Reading text —
By Natalia Zurowski
In Asia, it becomes obvious quickly - thanks to the pervasive presence of advertisements and products - that the desire for white skin is incredibly common amongst consumers. With the quest for white skin being incredibly common, especially in countries like China, agencies and clients have a strong preference for Caucasian models. In this interview, we talk to Ramata Coulibaly (Models International Management), a French-Canadian model who tells us what it was like working in China as a model of colour.
TBM: When did you go to Shanghai? What agency were you with?
RC: I went to Shanghai in 2012 from June-October with Man Woman.
TBM: How did the idea come about to go model in Shanghai? Did you decide yourself or did your mother agency suggest it?
RC: I never thought I could model in China. But one morning while I was in Miami I got multiple text messages from my mother agency telling me to call them asap. When I did, they told me my main agent, who's also a model, had shown my pictures to the owner of his agency in Shanghai and they wanted me right away.
TBM: How long did you end up staying?
RC: My contract was for 3 months but my mother agency extended it. I agreed to extend it but only if I could extend my entire stay in Asia for another 2 months to go to another nearby market like Hong Kong or Singapore. I ended up going to Hong Kong with Model Management.
TBM: Were there any other black models in your agency or who were in town as well? If so, did you ever discuss amongst yourselves your impression of modelling in Shanghai?
RC: There were no other black girls with my agency or even in Shanghai or Hong Kong in general. The other black models I saw were freelance models. But when I talked to them about work they told me it was hard to get signed with an agency and that they mostly did fashion shows or presentations. But for me it was the opposite. I mostly booked magazines and almost no shows other than the ones for international brands or clients for fashion week.
TBM: Being a model of colour in the fashion and modelling industry is already very tough. Sometimes clients say they already have “a black model” e.g. during fashion week, and don't want to use any more. Was it tougher for you to find work in China than it was in Canada or Europe? Or the same?

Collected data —
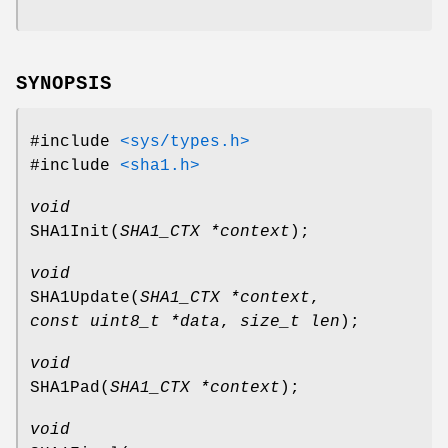
SYNOPSIS
#include
<sys/types.h>
#include
<sha1.h>
void
SHA1Init
(
SHA1_CTX *context
);
void
SHA1Update
(
SHA1_CTX *context
,
const uint8_t *data
,
size_t len
);
void
SHA1Pad
(
SHA1_CTX *context
);
void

Task statement — Please quote the modeling interview word for word, everything from "RC: My contract" down to "modelling in Shanghai?".

Result —
RC: My contract was for 3 months but my mother agency extended it. I agreed to extend it but only if I could extend my entire stay in Asia for another 2 months to go to another nearby market like Hong Kong or Singapore. I ended up going to Hong Kong with Model Management.
TBM: Were there any other black models in your agency or who were in town as well? If so, did you ever discuss amongst yourselves your impression of modelling in Shanghai?